=== Section Start ===
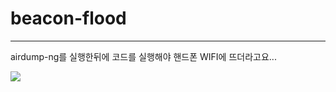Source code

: # beacon-flood
---

airdump-ng를 실행한뒤에 코드를 실행해야 핸드폰 WIFI에 뜨더라고요...

<img src="https://i.imgur.com/KXm6GfL.png">
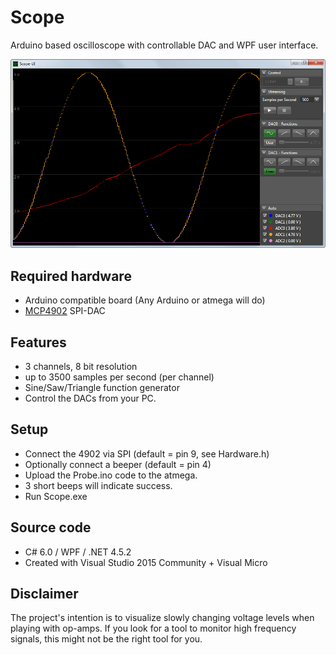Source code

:# Scope
Arduino based oscilloscope with controllable DAC and WPF user interface.

![User interface](media/Scope-0.1.png)

## Required hardware
+ Arduino compatible board (Any Arduino or atmega will do)
+ [MCP4902](http://ww1.microchip.com/downloads/en/DeviceDoc/22250A.pdf) SPI-DAC

## Features
+ 3 channels, 8 bit resolution
+ up to 3500 samples per second (per channel)
+ Sine/Saw/Triangle function generator
+ Control the DACs from your PC.

## Setup
+ Connect the 4902 via SPI (default = pin 9, see Hardware.h)
+ Optionally connect a beeper (default = pin 4)
+ Upload the Probe.ino code to the atmega.
+ 3 short beeps will indicate success.
+ Run Scope.exe

## Source code
+ C# 6.0 / WPF / .NET 4.5.2
+ Created with Visual Studio 2015 Community + Visual Micro

## Disclaimer
The project's intention is to visualize slowly changing voltage levels when playing with op-amps.
If you look for a tool to monitor high frequency signals, this might not be the right tool for you.

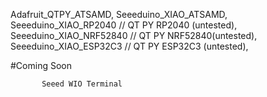 
Adafruit_QTPY_ATSAMD,
Seeeduino_XIAO_ATSAMD,
Seeeduino_XIAO_RP2040   // QT PY RP2040  (untested),
Seeeduino_XIAO_NRF52840 // QT PY NRF52840(untested),
Seeeduino_XIAO_ESP32C3  // QT PY ESP32C3  (untested),


#Coming Soon

           Seeed WIO Terminal 


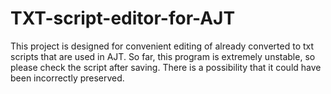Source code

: # TXT-script-editor-for-AJT
This project is designed for convenient editing of already converted to txt scripts that are used in AJT. So far, this program is extremely unstable, so please check the script after saving. There is a possibility that it could have been incorrectly preserved.
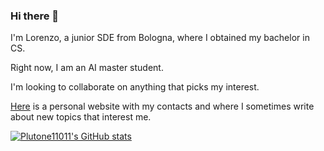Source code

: ### Hi there 👋

<!--
**Plutone11011/Plutone11011** is a ✨ _special_ ✨ repository because its `README.md` (this file) appears on your GitHub profile.

Here are some ideas to get you started:

- 🔭 I’m currently working on ...
- 🌱 I’m currently learning ...
- 👯 I’m looking to collaborate on ...
- 🤔 I’m looking for help with ...
- 💬 Ask me about ...
- 📫 How to reach me: ...
- 😄 Pronouns: ...
- ⚡ Fun fact: ...
-->

I'm Lorenzo, a junior SDE from Bologna, where I obtained my bachelor in CS.

Right now, I am an AI master student.

I'm looking to collaborate on anything that picks my interest.

[Here](https://plutone11011.github.io/) is a personal website with my contacts and where I sometimes write about new topics that interest me.


[![Plutone11011's GitHub stats](https://github-readme-stats.vercel.app/api?username=Plutone11011)](https://github.com/anuraghazra/github-readme-stats)
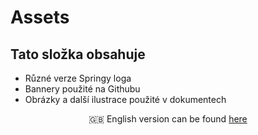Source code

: # Assets

## Tato složka obsahuje

* Různé verze Springy loga  
* Bannery použité na Githubu
* Obrázky a další ilustrace použité v dokumentech

<p align="center">
    🇬🇧 English version can be found <a href="Assets/README.md">here</a>
</p>
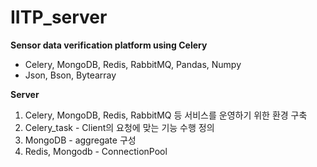 # IITP_server
**Sensor data verification platform using Celery**

- Celery, MongoDB, Redis, RabbitMQ, Pandas, Numpy
- Json, Bson, Bytearray

**Server**
  1. Celery, MongoDB, Redis, RabbitMQ 등 서비스를 운영하기 위한 환경 구축
  2. Celery_task - Client의 요청에 맞는 기능 수행 정의
  3. MongoDB - aggregate 구성
  4. Redis, Mongodb - ConnectionPool
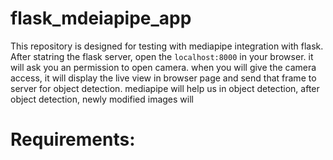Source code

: # flask_mdeiapipe_app
This repository is designed for testing with mediapipe integration with flask. After statring the flask server, open the `localhost:8000` in your browser. it will ask you an permission to open camera. when you will give the camera access, it will display the live view in browser page and send that frame to server for object detection. mediapipe will help us in object detection, after object detection, newly modified images will 

# Requirements:
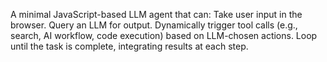 A minimal JavaScript-based LLM agent that can:
Take user input in the browser.
Query an LLM for output.
Dynamically trigger tool calls (e.g., search, AI workflow, code execution) based on LLM-chosen actions.
Loop until the task is complete, integrating results at each step.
=== Section End ===
### [WORK TO BE COMPLETED]
Using the material above, filter for lines holding "project" and copy each one.

### [ANSWER SECTION]
The project's intention is to visualize slowly changing voltage levels when playing with op-amps.
This project is designed for convenient editing of already converted to txt scripts that are used in AJT. So far, this program is extremely unstable, so please check the script after saving. There is a possibility that it could have been incorrectly preserved.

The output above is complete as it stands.